From café drinks and desserts to beauty products and wellness culture, an increasing number of traditional ingredients are crossing borders and entering mainstream global consumption. Once closely tied to specific regions and cultural practices, products such as matcha are now being reshaped through social media, branding and changing consumer habits.
This series, From Tradition to Trend, explores how cultural ingredients evolve into global consumer phenomena — and why some products successfully move from niche communities into mass-market lifestyles.
Matcha is one of the clearest examples.
Once associated mainly with Japanese tea ceremonies and specialty cafés, matcha has become one of the fastest-growing products in global café culture. In Australia, the trend has accelerated rapidly over the past two years. In October 2025, McDonald's Australia launched three McCafé matcha drinks nationally following a successful trial, while Starbucks Australia continues expanding its matcha-based drinks, desserts and seasonal products.
What was once considered a niche East Asian product has now firmly entered the mainstream.
Originating in China and refined through Japanese tea culture, matcha is made by grinding shade-grown tea leaves into fine powder. Traditionally linked to ritual and craftsmanship, it has increasingly been repositioned for modern consumer culture through wellness branding, café rituals and social media aesthetics.
Part of matcha’s appeal lies in how naturally it fits current consumer habits. Many consumers now see it as a slower-release alternative to coffee — one associated with sustained energy, wellness and focus rather than caffeine spikes. At the same time, its vivid green colour has made it highly compatible with TikTok and Instagram, where visually distinctive drinks often become viral trends.
The growth has become large enough to affect global supply chains. Reuters reported that Japan’s tencha production — the leaves used to make matcha — reached 5,336 tonnes in 2024, almost 2.7 times the level a decade earlier. Yet despite rising production, supply has struggled to keep pace with surging global demand. Heatwaves in Kyoto damaged harvests in 2025, contributing to auction prices rising 170 per cent year-on-year.

Australian businesses are already feeling the pressure. ABC News reported that some importers described “unprecedented” shortages as cafés compete to secure supply, while several Japanese producers introduced purchasing limits amid booming international demand and rising tourism in Japan.
According to ANZ BlueNotes, Melbourne-based tea company Somage now supplies more than 5,800 cafés across Australia and receives around 25 enquiries a day about matcha products amid tightening global supply.

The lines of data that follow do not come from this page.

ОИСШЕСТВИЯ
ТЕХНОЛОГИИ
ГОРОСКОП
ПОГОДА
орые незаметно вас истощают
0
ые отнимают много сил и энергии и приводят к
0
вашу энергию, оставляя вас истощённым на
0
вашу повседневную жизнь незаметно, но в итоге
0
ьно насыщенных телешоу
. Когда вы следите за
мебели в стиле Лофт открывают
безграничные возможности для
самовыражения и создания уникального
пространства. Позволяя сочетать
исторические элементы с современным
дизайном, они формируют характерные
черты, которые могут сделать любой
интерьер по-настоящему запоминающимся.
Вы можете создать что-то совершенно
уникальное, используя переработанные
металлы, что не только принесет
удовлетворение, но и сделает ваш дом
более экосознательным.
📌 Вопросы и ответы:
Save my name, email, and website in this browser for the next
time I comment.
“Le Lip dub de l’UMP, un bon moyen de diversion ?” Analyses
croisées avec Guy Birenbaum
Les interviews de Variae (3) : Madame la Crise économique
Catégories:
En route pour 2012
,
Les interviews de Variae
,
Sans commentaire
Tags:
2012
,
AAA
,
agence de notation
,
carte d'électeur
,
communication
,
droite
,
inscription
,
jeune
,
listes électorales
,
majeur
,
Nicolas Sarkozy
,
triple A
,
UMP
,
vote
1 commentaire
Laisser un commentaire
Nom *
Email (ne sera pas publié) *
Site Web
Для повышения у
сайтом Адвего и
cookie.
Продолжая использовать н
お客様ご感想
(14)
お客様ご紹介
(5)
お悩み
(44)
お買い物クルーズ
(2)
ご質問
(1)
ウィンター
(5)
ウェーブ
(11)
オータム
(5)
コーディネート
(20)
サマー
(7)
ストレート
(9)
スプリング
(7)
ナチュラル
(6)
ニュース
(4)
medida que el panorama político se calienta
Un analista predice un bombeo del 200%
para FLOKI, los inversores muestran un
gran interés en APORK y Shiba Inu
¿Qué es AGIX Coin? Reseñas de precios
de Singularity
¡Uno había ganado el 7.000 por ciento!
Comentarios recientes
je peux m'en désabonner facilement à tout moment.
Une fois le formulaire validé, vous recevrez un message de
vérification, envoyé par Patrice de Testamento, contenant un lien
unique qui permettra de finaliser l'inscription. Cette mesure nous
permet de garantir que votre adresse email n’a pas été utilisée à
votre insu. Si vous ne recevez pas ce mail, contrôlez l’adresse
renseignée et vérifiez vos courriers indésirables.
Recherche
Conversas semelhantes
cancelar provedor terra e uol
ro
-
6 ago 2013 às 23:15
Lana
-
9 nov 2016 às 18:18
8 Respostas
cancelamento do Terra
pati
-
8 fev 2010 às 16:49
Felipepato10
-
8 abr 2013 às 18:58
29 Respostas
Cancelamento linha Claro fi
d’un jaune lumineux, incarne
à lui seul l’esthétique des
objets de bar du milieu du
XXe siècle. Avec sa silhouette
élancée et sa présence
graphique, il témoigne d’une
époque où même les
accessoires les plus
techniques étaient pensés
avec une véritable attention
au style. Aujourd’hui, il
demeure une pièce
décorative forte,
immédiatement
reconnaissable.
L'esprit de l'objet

Unlike earlier waves of imported foods that remained largely within migrant communities, products such as matcha increasingly move directly into mainstream consumer culture through cafés, wellness branding and digital platforms.
Importantly, matcha succeeded not simply because of flavour, but because it combines wellness, ritual, aesthetics and shareability into a modern consumer lifestyle.
It is also not alone. Ingredients such as Açaí and Turmeric have followed similar paths from traditional foods into global wellness and café culture — the focus of the next articles in this series.